Н. Морозов был привлечен к ответственности за стихотворения «Проклятие», «Памяти 1873 – 75 годов», «Видения в темнице», «Древняя легенда», «Цепь», «Встреча», «Пророк». Обвинение, предъявленное Н. Морозову, было нелепым. Все семь стихотворений публиковались еще в 70-х годах. Своим двадцатипятилетним заточением (1881 – 1905) Н. Морозов понес наказание и за них, а согласно мировой судебной практике, ни один закон не карает дважды за одно и то же преступление. Более того, в 1906 году эти же стихи были опубликованы Н. Морозовым в сборнике стихов «Из стен неволи», который свободно продавался по всей России. Все стихотворения носят по преимуществу общий характер, представляют собой аллегорическое изображение борьбы насилия и свободы во всемирной истории, и для того, чтобы придать им вид злободневных политических высказываний, обвинителю пришлось прибегнуть к подтасовке и произвольной компоновке не связанных друг с другом выдержек13.

Надуманность обвинения была настолько очевидна, что сами преследователи все время проявляли колебания и неуверенность. Дело было начато в июне 1910 года, но обвинительный акт составлен лишь 27 марта 1911 года, а вручен он был еще через полгода, 27 сентября 1911 года. В этой тактике оттяжек было немало изуверства, желания измотать обвиняемого, заставить его сдаться. Как писал 3 января 1911 года В. Брюсов в опубликованном письме: «О «Звездных песнях» – ничего нового. И, вероятно, не будет долго. «Они» любят «измором брать» (Внучков, стр. 194; подчеркнуто мною). Но Николай Александрович вел себя независимо и старался при каждом удобном случае поднимать вопрос о предъявленном ему обвинении, чтобы вынудить власти признать необоснованность ареста сборника. Так, 17 сентября 1910 года, посылая редактору газеты «Русское слово» Ф. Благову очерк о своих впечатлениях от полетов, Николай Александрович писал: «В моей статье я упоминаю мои «Звездные песни» не без умысла. До сих пор их держат в цензуре под секвестром, чувствуя, что у них нет повода для привлечения меня к суду, а мне хочется поднять это дело» (ОР ГБЛ, ф. Р. С. (259), к. 17, ед. хр. 43).
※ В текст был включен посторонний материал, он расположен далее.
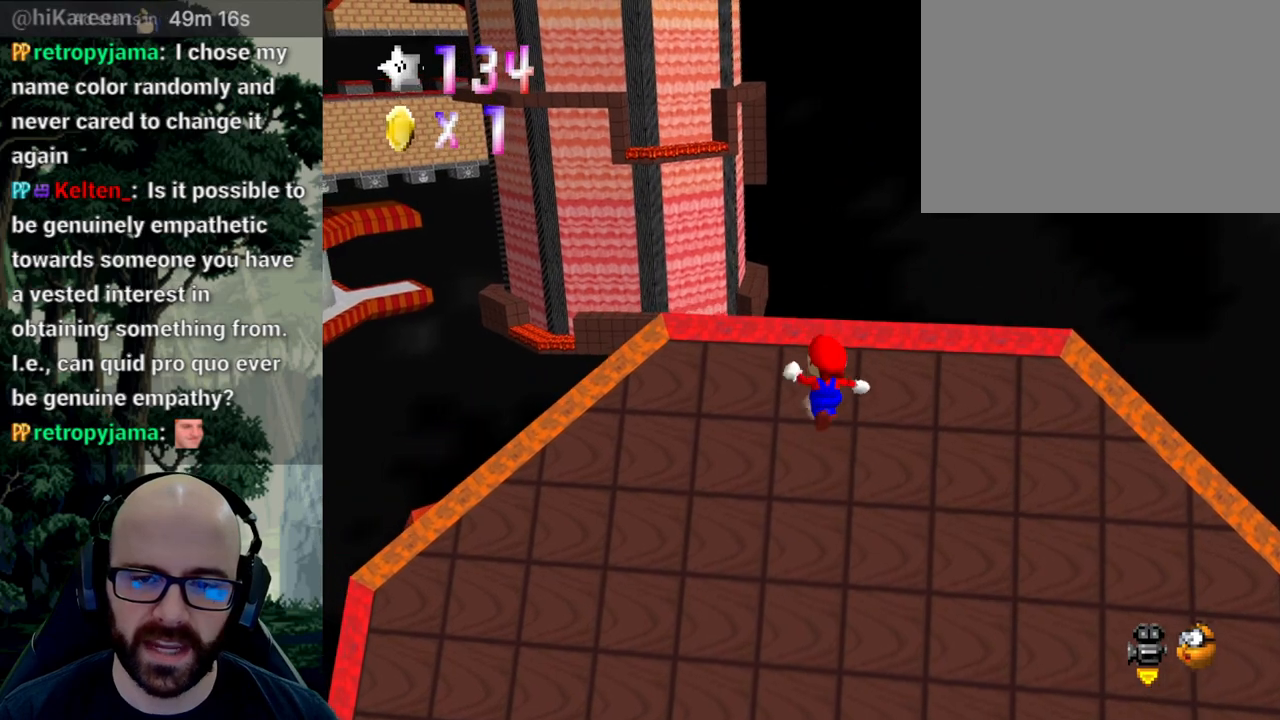
{"dt_ms": 500, "buttons": ["A", "X"], "left_stick": "up", "right_stick": "left"}
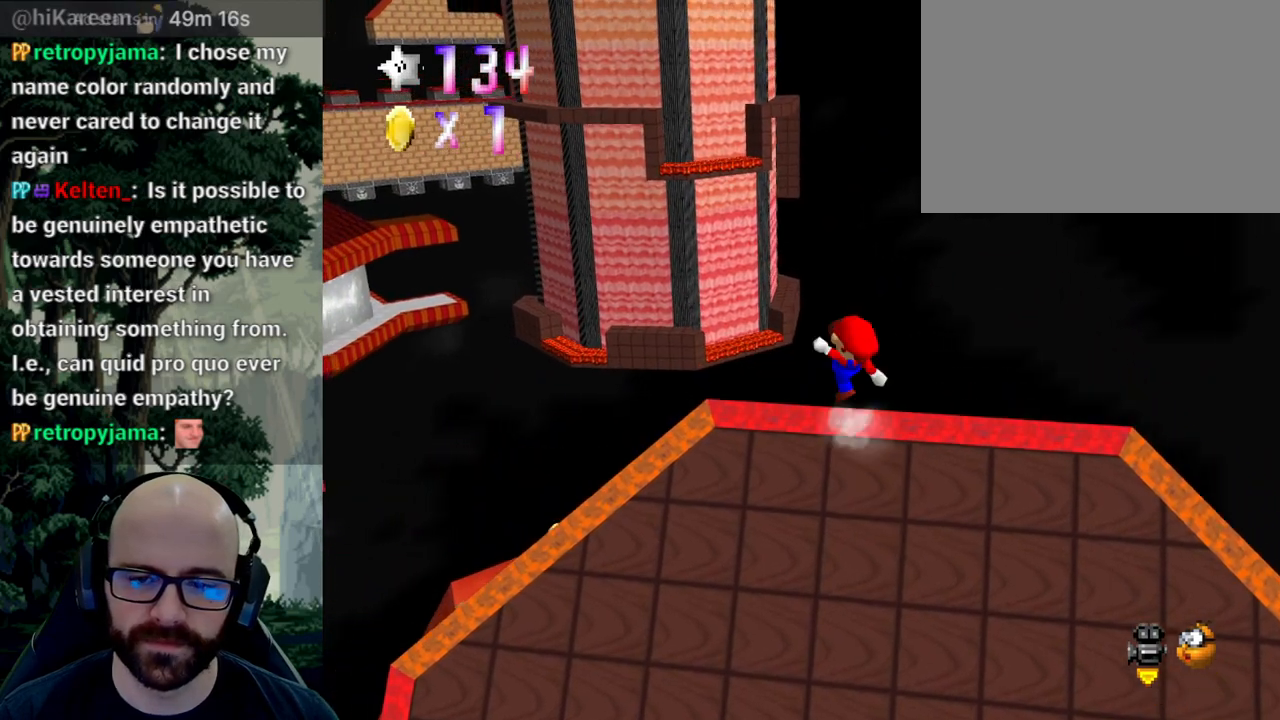
{"dt_ms": 500, "buttons": [], "left_stick": "down", "right_stick": "center", "events": [[117, "right_stick", "down"], [200, "left_stick", "down"], [317, "A", "up"], [317, "right_stick", "center"], [483, "X", "up"]]}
Тем временем интерес к арестованной книжке вырос настолько, что даже после ее ареста она доставалась разными путями. В письме к издателю «Писем из Шлиссельбургской крепости» М. Аверьянову от 28 июля 1910 года Николай Александрович писал: «Что же касается до «Звездных песен», о которых Вы меня спрашивали в прошлом письме, то они по-прежнему под домашним арестом, т. е. с книгоиздателя взята подписка не продавать их до решения суда вредны они или нет. Но один мой знакомый говорил, что в Петербурге их теперь продают по знакомству в магазинах» 14.

В конце концов, было назначено судебное разбирательство. 24 ноября 1911 года Московская судебная палата приговорила Н. Морозова к году тюрьмы. Но и на этом дело не закончилось. Н. Морозов подал кассацию. Она разбиралась Сенатом лишь в марте 1912 года и была отвергнута. После еще нескольких месяцев проволочек, в июне 1912 года, то есть через два года после начала дела, Николай Александрович был заключен в Двинскую крепость.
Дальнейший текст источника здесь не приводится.